- Location of Tupelo in Jackson County, Arkansas.
- Coordinates: 35°23′25″N 91°13′48″W﻿ / ﻿35.39028°N 91.23000°W
- Country: United States
- State: Arkansas
- County: Jackson

Area
- • Total: 0.28 sq mi (0.72 km^{2})
- • Land: 0.28 sq mi (0.72 km^{2})
- • Water: 0 sq mi (0.00 km^{2})
- Elevation: 213 ft (65 m)

Population (2020)
- • Total: 70
- • Estimate (2025): 69
- • Density: 252.1/sq mi (97.34/km^{2})
- Time zone: UTC-6 (Central (CST))
- • Summer (DST): UTC-5 (CDT)
- ZIP code: 72169
- Area code: 870
- FIPS code: 05-70340
- GNIS feature ID: 2406765

= Tupelo, Arkansas =

Tupelo is a town in Jackson County, Arkansas, United States. As of the 2020 census, Tupelo had a population of 70.

==Geography==

According to the United States Census Bureau, the town has a total area of 0.8 sqkm, all land.

==Demographics==

As of the census of 2000, there were 177 people, 76 households, and 50 families residing in the town. The population density was 220.5/km^{2} (568.5/mi^{2}). There were 93 housing units at an average density of 115.8/km^{2} (298.7/mi^{2}). The racial makeup of the town was 99.44% White, 0.56% from other races. 1.69% of the population were Hispanic or Latino of any race.

There were 76 households, out of which 22.4% had children under the age of 18 living with them, 55.3% were married couples living together, 6.6% had a female householder with no husband present, and 32.9% were non-families. 27.6% of all households were made up of individuals, and 15.8% had someone living alone who was 65 years of age or older. The average household size was 2.33 and the average family size was 2.80.

In the town, the population was spread out, with 22.0% under the age of 18, 6.2% from 18 to 24, 29.9% from 25 to 44, 23.7% from 45 to 64, and 18.1% who were 65 years of age or older. The median age was 37 years. For every 100 females, there were 96.7 males. For every 100 females age 18 and over, there were 100.0 males.

» RECORDS
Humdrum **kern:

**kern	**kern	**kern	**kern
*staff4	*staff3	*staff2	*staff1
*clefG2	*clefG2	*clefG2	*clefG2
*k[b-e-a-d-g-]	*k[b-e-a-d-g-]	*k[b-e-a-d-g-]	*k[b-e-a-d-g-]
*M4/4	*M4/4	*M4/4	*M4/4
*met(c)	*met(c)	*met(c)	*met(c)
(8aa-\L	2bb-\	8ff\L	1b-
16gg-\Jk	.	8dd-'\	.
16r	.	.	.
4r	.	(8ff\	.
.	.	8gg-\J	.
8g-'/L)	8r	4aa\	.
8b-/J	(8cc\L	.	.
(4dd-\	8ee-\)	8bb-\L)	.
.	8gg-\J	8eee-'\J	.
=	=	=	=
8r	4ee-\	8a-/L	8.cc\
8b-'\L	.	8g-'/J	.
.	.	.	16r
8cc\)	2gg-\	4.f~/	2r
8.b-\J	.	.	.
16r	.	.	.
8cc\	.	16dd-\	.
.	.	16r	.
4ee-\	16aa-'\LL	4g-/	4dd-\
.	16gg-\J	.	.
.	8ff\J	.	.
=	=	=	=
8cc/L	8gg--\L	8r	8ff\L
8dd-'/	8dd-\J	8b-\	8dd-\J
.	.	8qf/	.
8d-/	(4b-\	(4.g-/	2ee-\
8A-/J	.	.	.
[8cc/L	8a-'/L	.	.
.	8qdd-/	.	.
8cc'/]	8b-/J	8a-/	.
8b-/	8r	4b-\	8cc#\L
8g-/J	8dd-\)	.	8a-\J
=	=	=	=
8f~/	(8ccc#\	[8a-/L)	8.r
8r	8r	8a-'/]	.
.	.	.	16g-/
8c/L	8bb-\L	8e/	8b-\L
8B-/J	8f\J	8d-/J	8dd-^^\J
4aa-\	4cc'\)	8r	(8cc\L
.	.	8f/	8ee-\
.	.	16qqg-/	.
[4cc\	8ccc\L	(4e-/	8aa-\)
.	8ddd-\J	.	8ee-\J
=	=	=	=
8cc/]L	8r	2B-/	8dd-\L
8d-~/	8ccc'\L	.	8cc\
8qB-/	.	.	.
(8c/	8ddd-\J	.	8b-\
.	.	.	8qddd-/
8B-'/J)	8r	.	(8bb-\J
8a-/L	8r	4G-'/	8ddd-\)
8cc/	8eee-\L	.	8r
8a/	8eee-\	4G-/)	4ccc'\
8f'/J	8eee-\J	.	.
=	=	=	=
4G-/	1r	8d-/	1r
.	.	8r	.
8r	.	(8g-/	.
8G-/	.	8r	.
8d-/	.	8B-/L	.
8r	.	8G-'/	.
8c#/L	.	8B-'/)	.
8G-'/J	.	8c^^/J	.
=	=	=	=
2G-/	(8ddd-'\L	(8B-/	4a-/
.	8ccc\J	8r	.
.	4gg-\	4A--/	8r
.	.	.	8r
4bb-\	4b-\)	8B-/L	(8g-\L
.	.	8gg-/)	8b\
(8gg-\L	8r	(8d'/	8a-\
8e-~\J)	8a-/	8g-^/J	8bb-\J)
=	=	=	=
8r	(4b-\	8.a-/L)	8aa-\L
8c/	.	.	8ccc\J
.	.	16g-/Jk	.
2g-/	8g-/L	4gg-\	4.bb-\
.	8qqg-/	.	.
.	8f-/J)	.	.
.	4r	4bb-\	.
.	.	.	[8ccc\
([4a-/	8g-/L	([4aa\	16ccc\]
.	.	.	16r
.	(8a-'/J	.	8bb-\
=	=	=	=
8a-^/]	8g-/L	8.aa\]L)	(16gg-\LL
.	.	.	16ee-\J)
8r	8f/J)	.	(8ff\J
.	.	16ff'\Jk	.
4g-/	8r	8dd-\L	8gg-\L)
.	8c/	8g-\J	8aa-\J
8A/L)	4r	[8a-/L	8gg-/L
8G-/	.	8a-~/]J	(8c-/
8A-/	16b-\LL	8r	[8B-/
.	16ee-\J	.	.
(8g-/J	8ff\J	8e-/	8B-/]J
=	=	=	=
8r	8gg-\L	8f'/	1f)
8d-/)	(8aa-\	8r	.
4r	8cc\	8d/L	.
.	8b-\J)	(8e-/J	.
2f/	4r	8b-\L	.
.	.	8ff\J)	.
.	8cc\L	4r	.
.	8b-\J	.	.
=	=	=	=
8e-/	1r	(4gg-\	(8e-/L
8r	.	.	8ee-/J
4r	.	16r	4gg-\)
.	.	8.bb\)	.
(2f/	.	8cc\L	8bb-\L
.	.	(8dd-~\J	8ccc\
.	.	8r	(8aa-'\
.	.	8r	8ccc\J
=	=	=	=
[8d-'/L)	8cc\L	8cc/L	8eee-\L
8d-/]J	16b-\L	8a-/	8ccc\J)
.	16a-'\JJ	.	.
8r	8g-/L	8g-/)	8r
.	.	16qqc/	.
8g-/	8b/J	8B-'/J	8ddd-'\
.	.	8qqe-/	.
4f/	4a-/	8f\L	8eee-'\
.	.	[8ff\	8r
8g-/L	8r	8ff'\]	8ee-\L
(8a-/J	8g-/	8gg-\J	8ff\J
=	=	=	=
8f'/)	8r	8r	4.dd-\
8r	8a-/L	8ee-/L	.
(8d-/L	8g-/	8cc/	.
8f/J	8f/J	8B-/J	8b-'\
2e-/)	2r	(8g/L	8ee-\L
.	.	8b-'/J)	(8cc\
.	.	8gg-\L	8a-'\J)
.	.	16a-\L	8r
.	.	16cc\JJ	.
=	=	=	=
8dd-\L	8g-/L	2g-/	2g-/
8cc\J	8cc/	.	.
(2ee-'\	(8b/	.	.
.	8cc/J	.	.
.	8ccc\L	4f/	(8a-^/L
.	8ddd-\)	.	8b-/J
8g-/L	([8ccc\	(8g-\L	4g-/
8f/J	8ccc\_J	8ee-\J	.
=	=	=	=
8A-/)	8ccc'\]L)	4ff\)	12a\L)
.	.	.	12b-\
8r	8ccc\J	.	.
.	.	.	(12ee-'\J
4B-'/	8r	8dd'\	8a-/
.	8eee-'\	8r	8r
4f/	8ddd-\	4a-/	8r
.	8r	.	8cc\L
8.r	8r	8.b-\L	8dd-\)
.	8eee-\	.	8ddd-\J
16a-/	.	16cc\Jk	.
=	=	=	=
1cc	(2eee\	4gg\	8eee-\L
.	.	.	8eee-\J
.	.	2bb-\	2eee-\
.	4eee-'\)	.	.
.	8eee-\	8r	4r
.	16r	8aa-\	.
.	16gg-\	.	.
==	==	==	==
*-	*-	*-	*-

» WORK TASK 1
Answer these from the article on Tupelo, Arkansas:
(a) What ZIP code is listed for Tupelo?
(b) How many households were in the town at the 2000 census?
(c) What was the median age reported for the town?
» WORK TASK 2
Reproduce the stretch of the Tupelo article from "- ZIP code: 72169" through "sqkm, all land.".
» WORK TASK 3
Render this sentence from the Tupelo article in Spanish: "Tupelo is a town in Jackson County, Arkansas, United States."

» WRITTEN ANSWER 1
(a) 72169
(b) 76
(c) 37 years

» WRITTEN ANSWER 2
- ZIP code: 72169
- Area code: 870
- FIPS code: 05-70340
- GNIS feature ID: 2406765

= Tupelo, Arkansas =

Tupelo is a town in Jackson County, Arkansas, United States. As of the 2020 census, Tupelo had a population of 70.

==Geography==

According to the United States Census Bureau, the town has a total area of 0.8 sqkm, all land.

» WRITTEN ANSWER 3
Tupelo es un pueblo del condado de Jackson, Arkansas, Estados Unidos.